§ ACTIVITY:
Retrieve every line of the data holding the word "Масло".

§ RECORDS PROVIDED:
*** Begin section ***

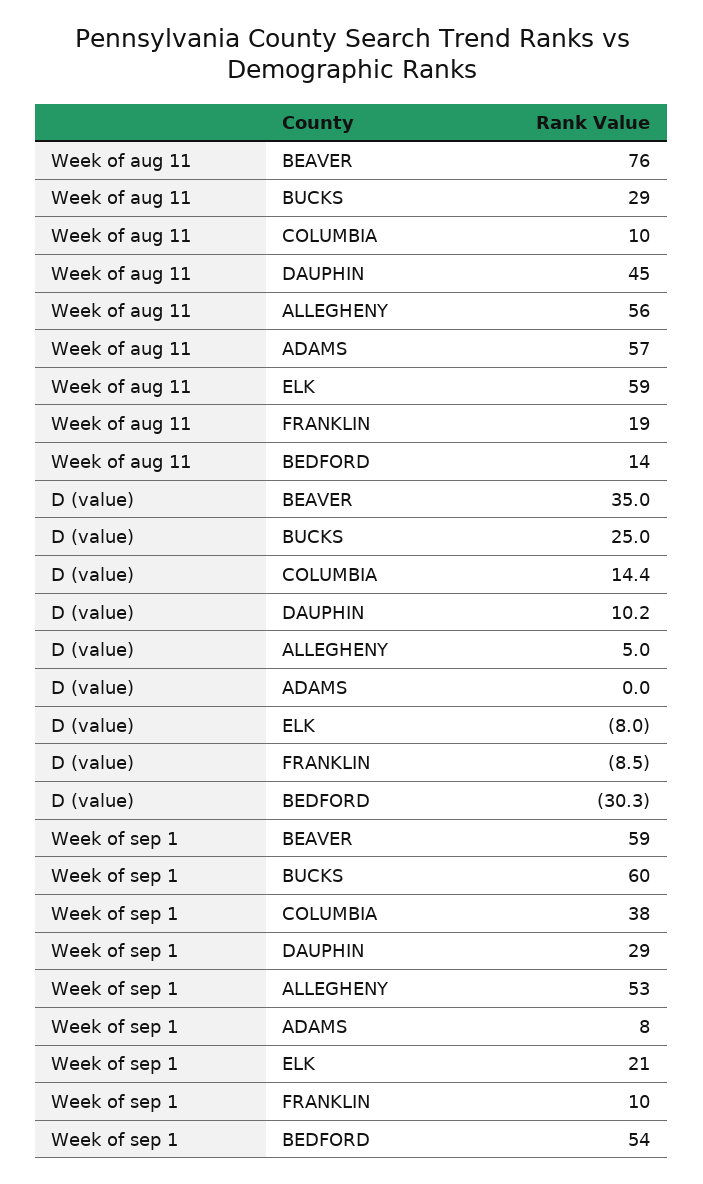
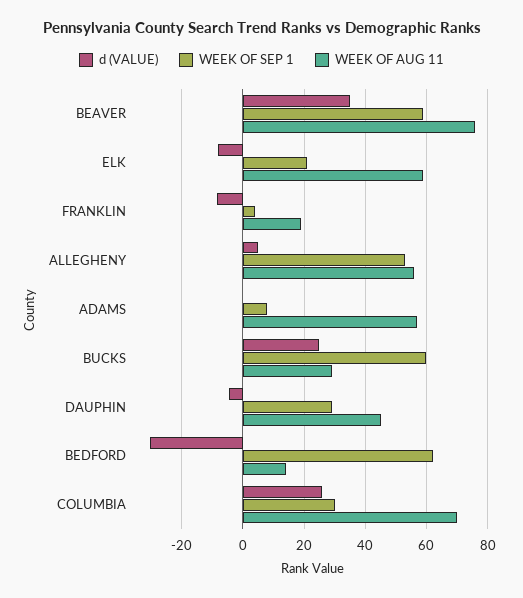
  {
    "Week of aug 11": {
      "BEAVER": 76,
      "BUCKS": 29,
-     "COLUMBIA": 10,
+     "COLUMBIA": 70,
      "DAUPHIN": 45,
      "ALLEGHENY": 56,
      "ADAMS": 57,
      "ELK": 59,
      "FRANKLIN": 19,
      "BEDFORD": 14
    },
    "D (value)": {
      "BEAVER": 35,
      "BUCKS": 25,
-     "COLUMBIA": 14.4,
+     "COLUMBIA": 26,
-     "DAUPHIN": 10.2,
+     "DAUPHIN": -4,
      "ALLEGHENY": 5,
      "ADAMS": 0,
      "ELK": -8,
      "FRANKLIN": -8.5,
      "BEDFORD": -30.3
    },
    "Week of sep 1": {
      "BEAVER": 59,
      "BUCKS": 60,
-     "COLUMBIA": 38,
+     "COLUMBIA": 30,
      "DAUPHIN": 29,
      "ALLEGHENY": 53,
      "ADAMS": 8,
      "ELK": 21,
-     "FRANKLIN": 10,
+     "FRANKLIN": 4,
-     "BEDFORD": 54
+     "BEDFORD": 62
    }
  }

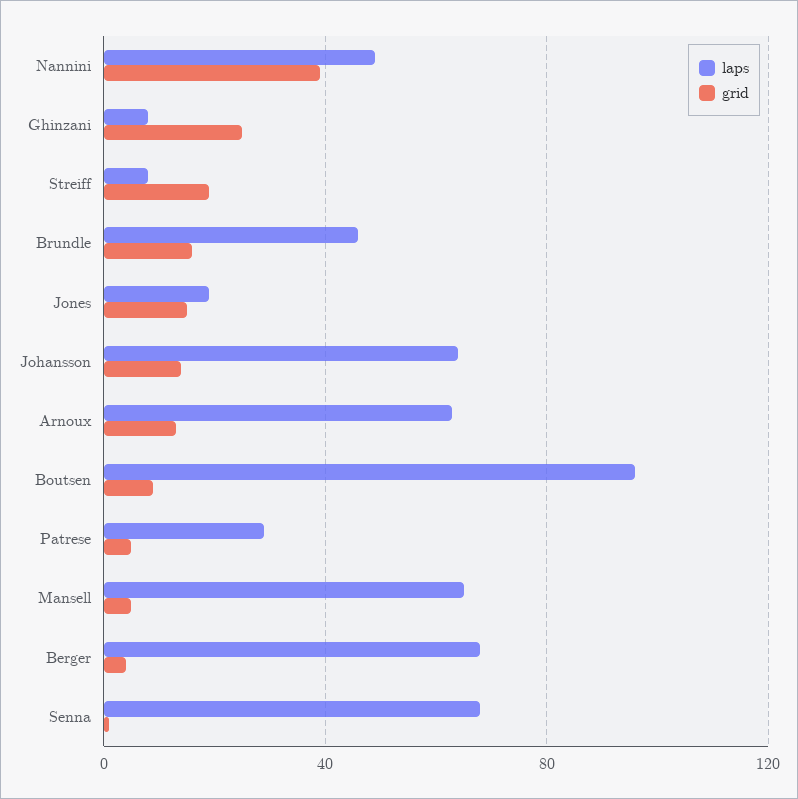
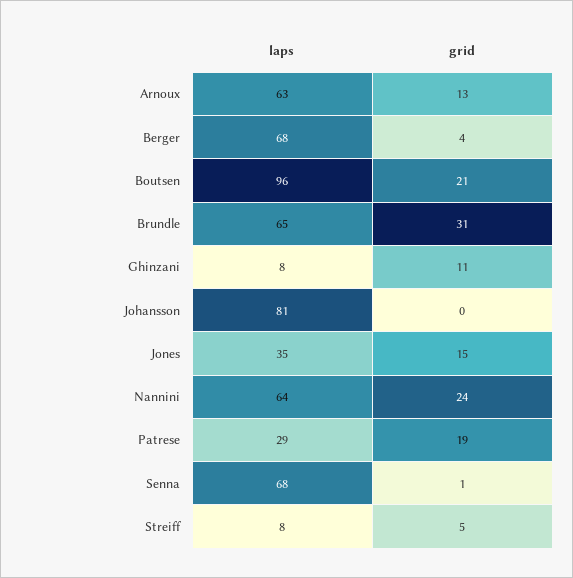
  {
    "laps": {
-     "Nannini": 50,
+     "Nannini": 64,
      "Ghinzani": 8,
      "Streiff": 8,
-     "Brundle": 45,
+     "Brundle": 65,
-     "Jones": 20,
+     "Jones": 35,
-     "Johansson": 65,
+     "Johansson": 81,
      "Arnoux": 63,
      "Boutsen": 96,
      "Patrese": 29,
-     "Mansell": 65,
      "Berger": 68,
      "Senna": 68
    },
    "grid": {
-     "Nannini": 40,
+     "Nannini": 24,
-     "Ghinzani": 25,
+     "Ghinzani": 11,
-     "Streiff": 20,
+     "Streiff": 5,
-     "Brundle": 15,
+     "Brundle": 31,
      "Jones": 15,
-     "Johansson": 15,
+     "Johansson": 0,
      "Arnoux": 13,
-     "Boutsen": 10,
+     "Boutsen": 21,
-     "Patrese": 5,
+     "Patrese": 19,
-     "Mansell": 5,
      "Berger": 4,
      "Senna": 1
    }
  }

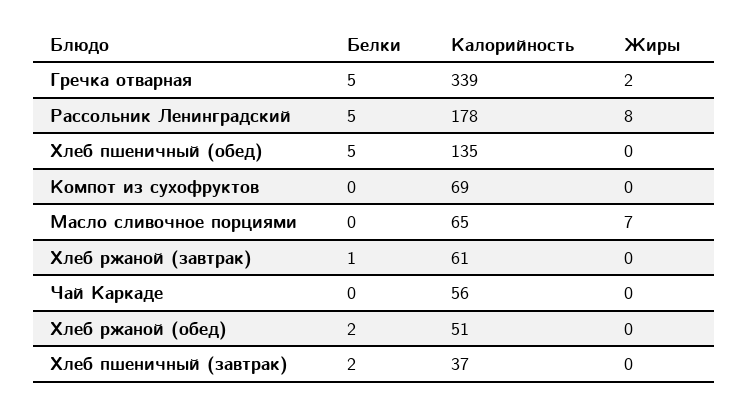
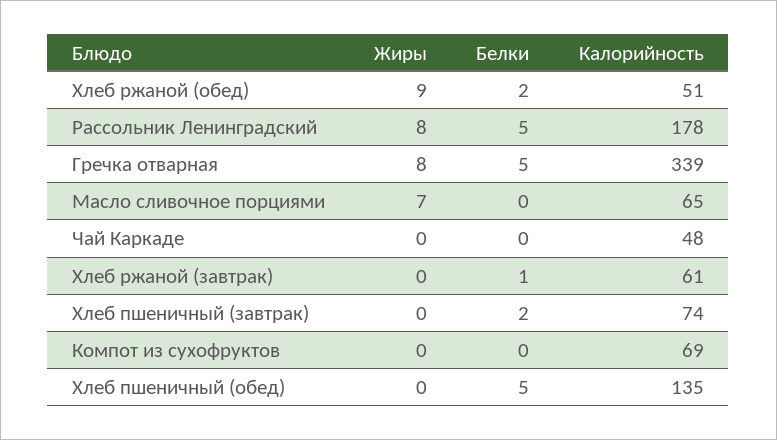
  {
    "Белки": {
      "Гречка отварная": 5,
      "Рассольник Ленинградский": 5,
      "Хлеб пшеничный (обед)": 5,
      "Компот из сухофруктов": 0,
      "Масло сливочное порциями": 0,
      "Хлеб ржаной (завтрак)": 1,
      "Чай Каркаде": 0,
      "Хлеб ржаной (обед)": 2,
      "Хлеб пшеничный (завтрак)": 2
    },
    "Калорийность": {
      "Гречка отварная": 339,
      "Рассольник Ленинградский": 178,
      "Хлеб пшеничный (обед)": 135,
      "Компот из сухофруктов": 69,
      "Масло сливочное порциями": 65,
      "Хлеб ржаной (завтрак)": 61,
-     "Чай Каркаде": 56,
+     "Чай Каркаде": 48,
      "Хлеб ржаной (обед)": 51,
-     "Хлеб пшеничный (завтрак)": 37
+     "Хлеб пшеничный (завтрак)": 74
    },
    "Жиры": {
-     "Гречка отварная": 2,
+     "Гречка отварная": 8,
      "Рассольник Ленинградский": 8,
      "Хлеб пшеничный (обед)": 0,
      "Компот из сухофруктов": 0,
      "Масло сливочное порциями": 7,
      "Хлеб ржаной (завтрак)": 0,
      "Чай Каркаде": 0,
-     "Хлеб ржаной (обед)": 0,
+     "Хлеб ржаной (обед)": 9,
      "Хлеб пшеничный (завтрак)": 0
    }
  }

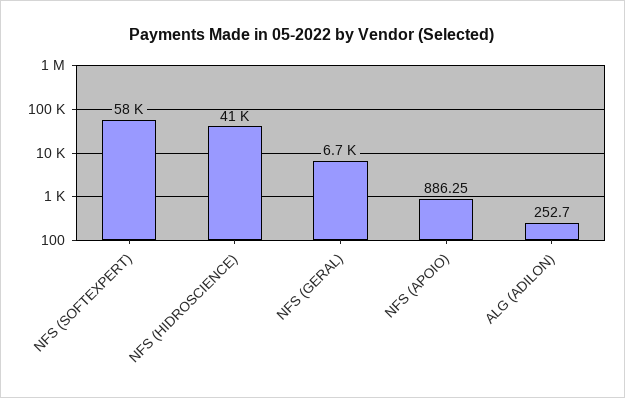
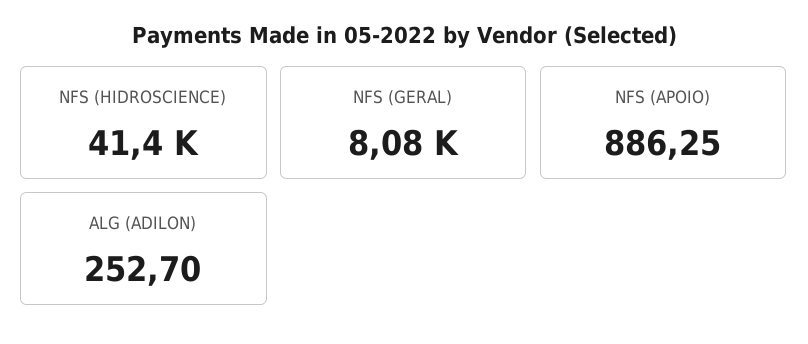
  {
-   "NFS (SOFTEXPERT)": 58000,
    "NFS (HIDROSCIENCE)": 41400,
-   "NFS (GERAL)": 6700,
+   "NFS (GERAL)": 8080,
    "NFS (APOIO)": 886.25,
    "ALG (ADILON)": 252.7
  }

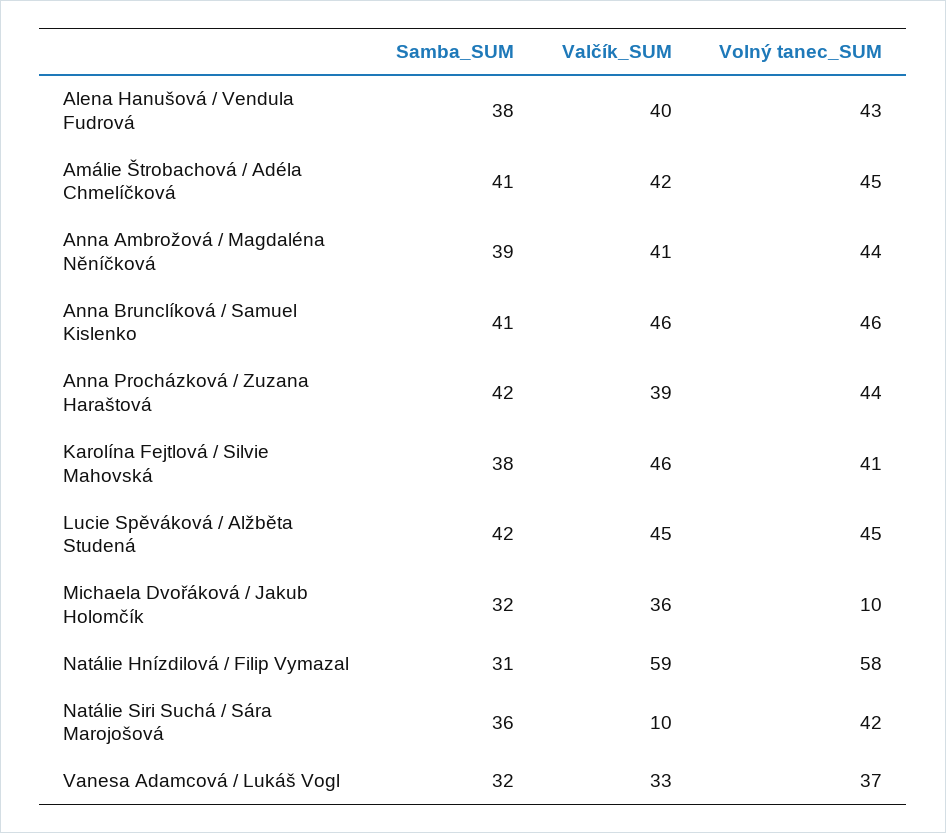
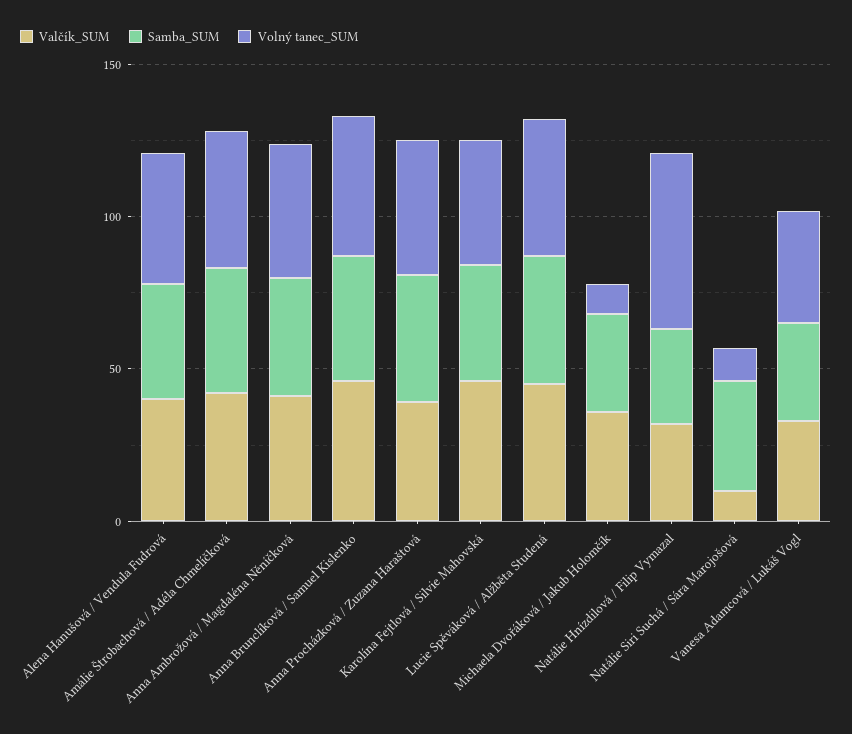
  {
    "Samba_SUM": {
      "Alena Hanušová / Vendula Fudrová": 38,
      "Amálie Štrobachová / Adéla Chmelíčková": 41,
      "Anna Ambrožová / Magdaléna Něníčková": 39,
      "Anna Brunclíková / Samuel Kislenko": 41,
      "Anna Procházková / Zuzana Haraštová": 42,
      "Karolína Fejtlová / Silvie Mahovská": 38,
      "Lucie Spěváková / Alžběta Studená": 42,
      "Michaela Dvořáková / Jakub Holomčík": 32,
      "Natálie Hnízdilová / Filip Vymazal": 31,
      "Natálie Siri Suchá / Sára Marojošová": 36,
      "Vanesa Adamcová / Lukáš Vogl": 32
    },
    "Valčík_SUM": {
      "Alena Hanušová / Vendula Fudrová": 40,
      "Amálie Štrobachová / Adéla Chmelíčková": 42,
      "Anna Ambrožová / Magdaléna Něníčková": 41,
      "Anna Brunclíková / Samuel Kislenko": 46,
      "Anna Procházková / Zuzana Haraštová": 39,
      "Karolína Fejtlová / Silvie Mahovská": 46,
      "Lucie Spěváková / Alžběta Studená": 45,
      "Michaela Dvořáková / Jakub Holomčík": 36,
-     "Natálie Hnízdilová / Filip Vymazal": 59,
+     "Natálie Hnízdilová / Filip Vymazal": 30,
      "Natálie Siri Suchá / Sára Marojošová": 10,
      "Vanesa Adamcová / Lukáš Vogl": 33
    },
    "Volný tanec_SUM": {
      "Alena Hanušová / Vendula Fudrová": 43,
      "Amálie Štrobachová / Adéla Chmelíčková": 45,
      "Anna Ambrožová / Magdaléna Něníčková": 44,
      "Anna Brunclíková / Samuel Kislenko": 46,
      "Anna Procházková / Zuzana Haraštová": 44,
      "Karolína Fejtlová / Silvie Mahovská": 41,
      "Lucie Spěváková / Alžběta Studená": 45,
      "Michaela Dvořáková / Jakub Holomčík": 10,
      "Natálie Hnízdilová / Filip Vymazal": 58,
-     "Natálie Siri Suchá / Sára Marojošová": 42,
+     "Natálie Siri Suchá / Sára Marojošová": 10,
      "Vanesa Adamcová / Lukáš Vogl": 37
    }
  }

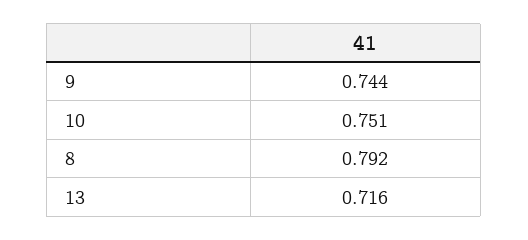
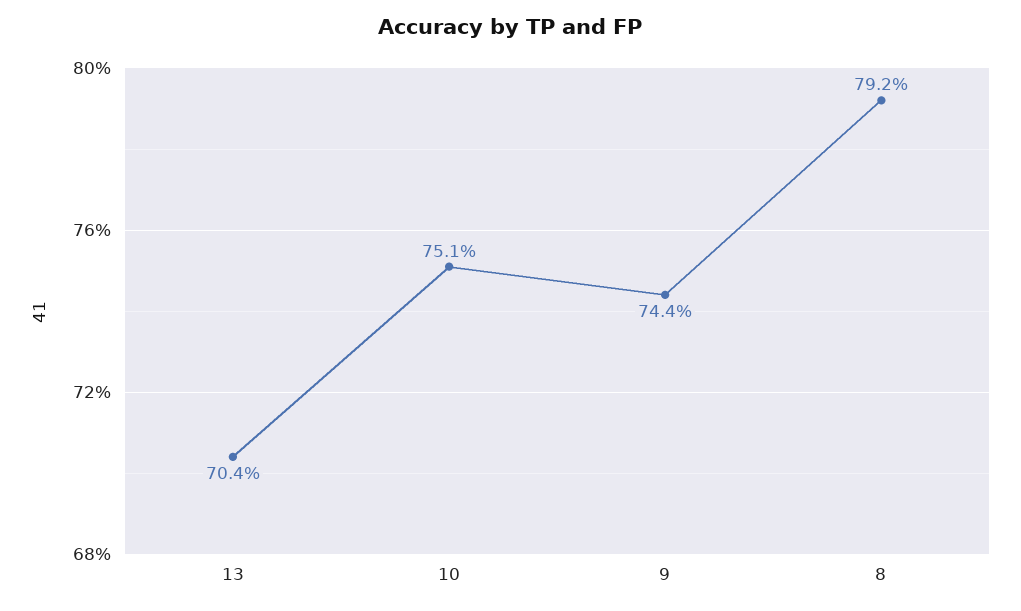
  {
    "9": 0.744,
    "10": 0.751,
    "8": 0.792,
-   "13": 0.716
+   "13": 0.704
  }

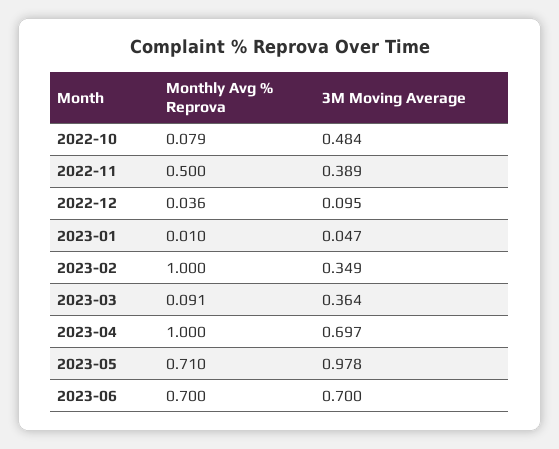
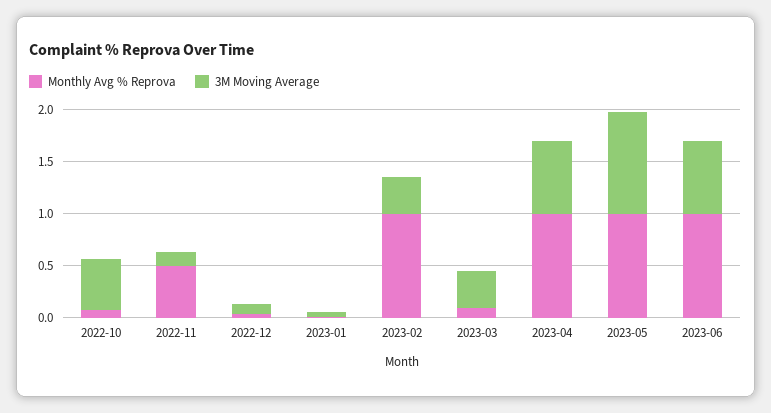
  {
    "Monthly Avg % Reprova": {
      "2022-10": 0.079,
      "2022-11": 0.5,
      "2022-12": 0.036,
      "2023-01": 0.01,
      "2023-02": 1,
      "2023-03": 0.091,
      "2023-04": 1,
-     "2023-05": 0.71,
+     "2023-05": 1,
-     "2023-06": 0.7
+     "2023-06": 1
    },
    "3M Moving Average": {
      "2022-10": 0.484,
-     "2022-11": 0.389,
+     "2022-11": 0.1,
      "2022-12": 0.095,
      "2023-01": 0.047,
      "2023-02": 0.349,
      "2023-03": 0.364,
      "2023-04": 0.697,
      "2023-05": 0.978,
      "2023-06": 0.7
    }
  }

*** End section ***

§ TASK RESPONSE:
      "Масло сливочное порциями": 0,
      "Масло сливочное порциями": 65,
      "Масло сливочное порциями": 7,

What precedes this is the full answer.